5) factor (4y-5)^2 + 3(4y-5)-70

i got this

Make the simplifying substitution
z = (4y-5):
z^2 + 3z - 70
Factor:
(z + 10) (z - 7)
Undo the substitution:
((4y-5) + 10) ((4y-5) - 7)
Combine like terms:
(4y + 5) (4y - 12)

can you help me this

3) sometimes

4) what techniques were presented?
5) correct

3) why is it sometmes

4) idk

(x - 2)(x + 8) b is less than c

(x - 5)(2x + 1) b is greater than c

3) To determine if the absolute value of b is sometimes, always, or never less than the absolute value of c for any factorable trinomial x^2+bx+c, we need to consider the discriminant.

The discriminant is the term inside the square root in the quadratic formula, given by b^2 - 4ac. In this case, a=1, b=b, and c=c.

If the discriminant is positive (b^2 - 4ac > 0), then the quadratic equation has two distinct real roots. In this situation, the absolute value of b can be either greater than or less than the absolute value of c. Therefore, the absolute value of b is sometimes less than the absolute value of c.

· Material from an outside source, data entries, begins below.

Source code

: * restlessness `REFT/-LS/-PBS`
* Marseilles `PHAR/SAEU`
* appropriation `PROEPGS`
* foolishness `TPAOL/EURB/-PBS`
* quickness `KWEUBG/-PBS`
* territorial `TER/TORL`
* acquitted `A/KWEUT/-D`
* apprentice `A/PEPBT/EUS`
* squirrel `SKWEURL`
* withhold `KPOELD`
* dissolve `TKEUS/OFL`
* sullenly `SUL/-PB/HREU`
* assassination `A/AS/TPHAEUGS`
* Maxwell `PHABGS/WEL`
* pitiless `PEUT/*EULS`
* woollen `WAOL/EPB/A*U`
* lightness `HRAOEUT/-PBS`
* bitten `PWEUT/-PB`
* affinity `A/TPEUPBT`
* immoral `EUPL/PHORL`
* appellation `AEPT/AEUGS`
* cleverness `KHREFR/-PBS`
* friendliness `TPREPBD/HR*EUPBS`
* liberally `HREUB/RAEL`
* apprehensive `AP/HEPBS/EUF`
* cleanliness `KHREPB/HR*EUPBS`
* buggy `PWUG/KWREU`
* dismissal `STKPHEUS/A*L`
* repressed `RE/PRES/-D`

If the discriminant is zero (b^2 - 4ac = 0), then the quadratic equation has one real root with multiplicity 2. In this case, the absolute value of b is always equal to the absolute value of c.

If the discriminant is negative (b^2 - 4ac < 0), then the quadratic equation has two complex roots. In this situation, the absolute value of b is always greater than the absolute value of c.

Therefore, the absolute value of b can be sometimes less than, always equal to, or never less than the absolute value of c, depending on the nature of the roots of the quadratic equation.

4) To give an example of a trinomial that can be factored using the factoring techniques presented, let's consider the trinomial x^2 + 5x + 6.

To factor this trinomial, we need to find two numbers that multiply to give 6 and add up to 5. In this case, the numbers are 2 and 3.

Therefore, the factored form of x^2 + 5x + 6 is (x + 2)(x + 3).

5) To factor the expression (4y-5)^2 + 3(4y-5) - 70, you correctly made the substitution z = (4y-5) to simplify the expression.

The expression becomes z^2 + 3z - 70.

Now, we can factor this simplified expression. The factors of -70 that add up to 3 are 10 and -7. Therefore, we can write the expression as:

(z + 10)(z - 7).

Since we made the substitution z = (4y-5), we can now undo the substitution:

((4y-5) + 10)((4y-5) - 7).

Finally, we can combine like terms:

(4y + 5)(4y - 12).

So, the factored form of (4y-5)^2 + 3(4y-5) - 70 is (4y + 5)(4y - 12).

Please go back and see my last comment on your first questions. I got distracted and gave you some incorrect info. Sorry.